**What is needed:** Keep every word the same. Repeat the records without their images.

[Collected data entries]
[Start of Attachment]

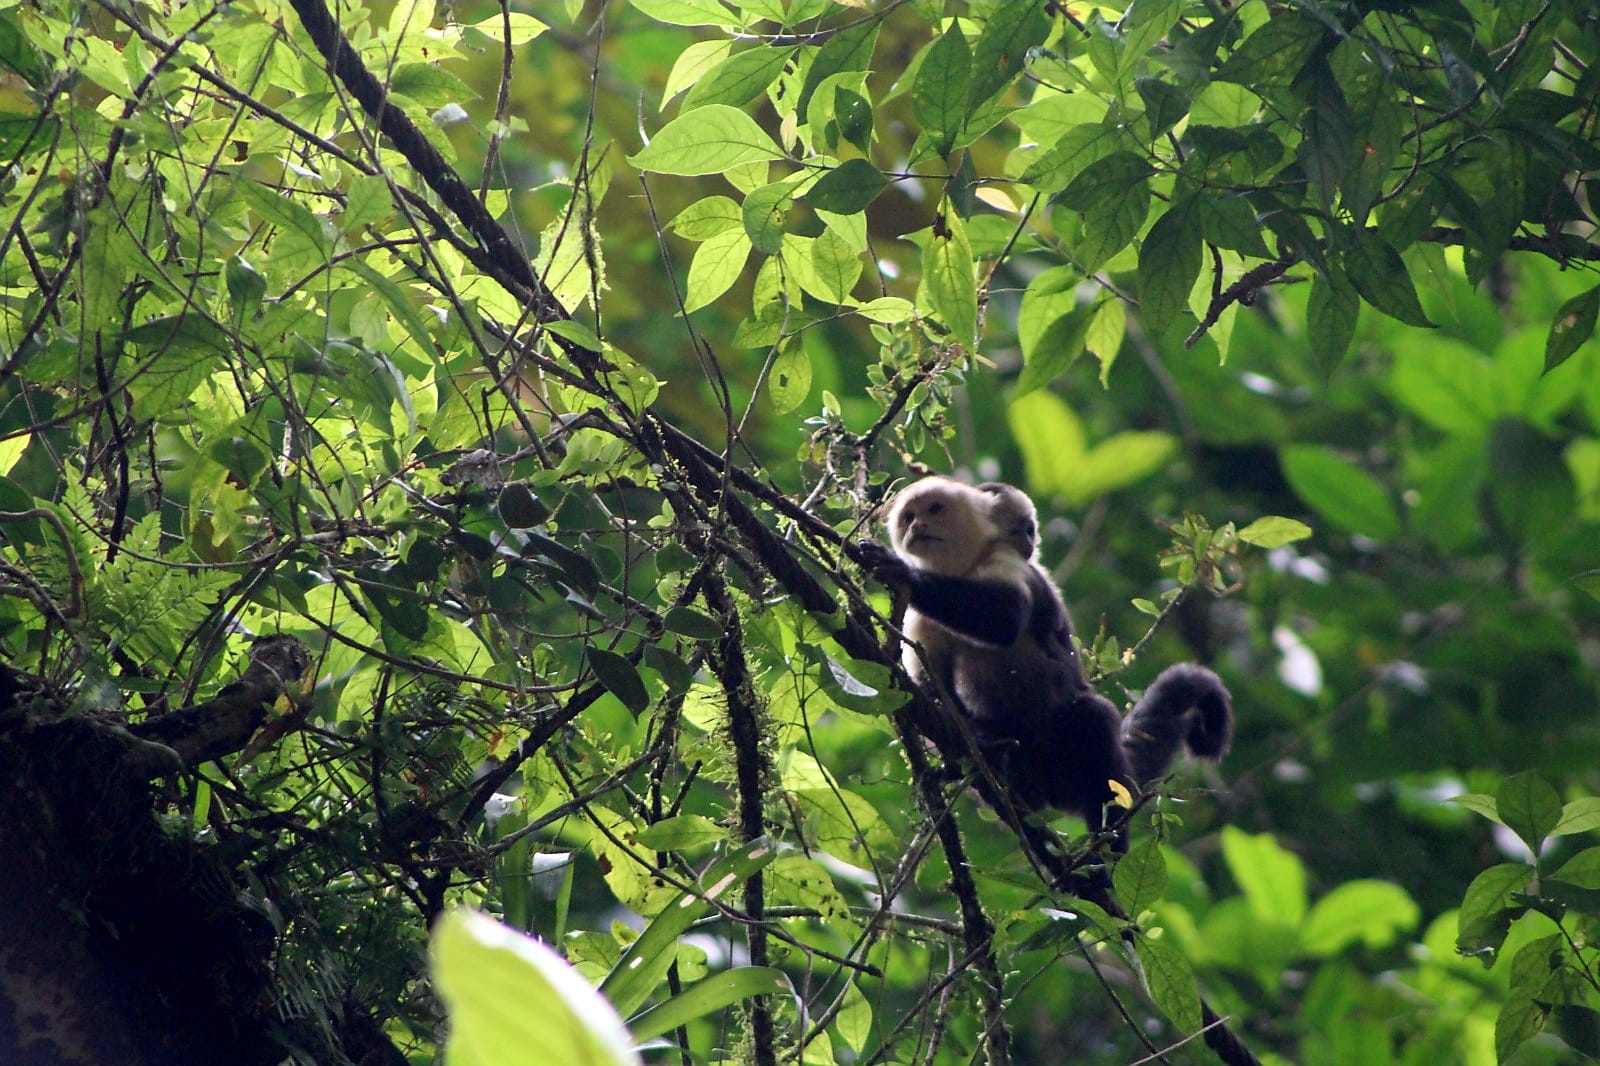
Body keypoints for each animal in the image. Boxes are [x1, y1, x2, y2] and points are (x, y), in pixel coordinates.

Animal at [855, 476, 1232, 837]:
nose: (916, 526)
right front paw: (968, 739)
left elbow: (1005, 618)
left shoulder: (1006, 560)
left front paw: (899, 569)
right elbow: (930, 685)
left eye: (934, 509)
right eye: (908, 517)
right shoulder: (920, 622)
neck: (960, 567)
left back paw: (1104, 846)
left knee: (1092, 721)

[End of Attachment]

**Response:**
Body keypoints for each animal in the image. Boxes are [x1, y1, x2, y2] and points are (x, y), in pixel coordinates.

Animal at [855, 476, 1232, 837]:
nose: (916, 526)
right front paw: (968, 739)
left elbow: (1005, 618)
left shoulder: (1006, 560)
left front paw: (899, 569)
right elbow: (930, 685)
left eye: (934, 509)
right eye: (908, 517)
right shoulder: (920, 622)
neck: (960, 567)
left back paw: (1104, 846)
left knee: (1092, 721)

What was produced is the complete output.